Le parquet espère une peine plus lourde à l'encontre d'Infrabel, a justifié son porte-parole. Infrabel a également décidé d'aller en appel pour contester le fait que le jugement remette en question le fonctionnement du réseau ferroviaire. 

Le gestionnaire du réseau avance que, pour se conformer à la décision de justice, seuls 400 trains quotidiens pourraient encore circuler dans la jonction Nord-Midi au lieu des 1.200 actuels. L'ASBL "Catastrophe ferroviaire Buizingen: plus jamais" s'est dite choquée par cette décision d'Infrabel, estimant que cela montrait le peu d'importance accordée à la sécurité sur les rails. La SNCB a elle choisi de ne pas faire appel de la décision du tribunal. 

Et le conducteur de train s'est dit satisfait de ne pas avoir été reconnu seul responsable. Le 3 décembre, les deux sociétés ferroviaires ont été condamnées l'une et l'autre à une amende pénale de 550.000 euros. Quant au conducteur du train L, qui n'avait pas respecté sa trajectoire, le tribunal a estimé qu'il avait commis une faute d'inattention et, en cela, avait aussi une part de responsabilité, néanmoins minime. 

Il a appliqué le principe du décumul des responsabilités, soit le fait que la personne morale est seule condamnée s'il est établi qu'elle est celle qui a commis la faute la plus grave. Le tribunal a ainsi prononcé une simple déclaration de culpabilité à l'encontre du conducteur, mais pas de peine. 

Le 15 février 2010 à 8h28, deux trains de voyageurs, l'un venant de Quiévrain, l'autre de Louvain, étaient entrés en collision à Buizingen, dans le Brabant flamand, en pleine heure de pointe. Le terrible accident avait fait 19 victimes et 162 blessés. Le rapport du collège d'experts avait conclu que le conducteur avait franchi un feu rouge, ce que celui-ci conteste toujours. Il relevait aussi un défaut d'équipement de sécurité de la locomotive du train L. 

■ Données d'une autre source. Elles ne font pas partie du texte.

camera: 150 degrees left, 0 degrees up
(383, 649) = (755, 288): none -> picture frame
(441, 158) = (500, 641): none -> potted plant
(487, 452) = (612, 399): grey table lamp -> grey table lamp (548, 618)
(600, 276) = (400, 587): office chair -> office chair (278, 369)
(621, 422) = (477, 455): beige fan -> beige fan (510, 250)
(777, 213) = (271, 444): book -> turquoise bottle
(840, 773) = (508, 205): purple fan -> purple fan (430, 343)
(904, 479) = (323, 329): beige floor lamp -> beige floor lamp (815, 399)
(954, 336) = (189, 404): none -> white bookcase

Celle-ci n'était pas équipée du système de freinage automatique TBL1+, qui aurait pu permettre d'éviter l'accident. Aujourd'hui, l'ensemble du réseau ferroviaire belge est équipé de ce système. Les sociétés SNCB, opérateur du réseau ferroviaire, et Infrabel, gestionnaire du réseau, étaient poursuivies pour négligence en matière de sécurité, bien qu'elles estimaient n'avoir commis aucune faute en la matière.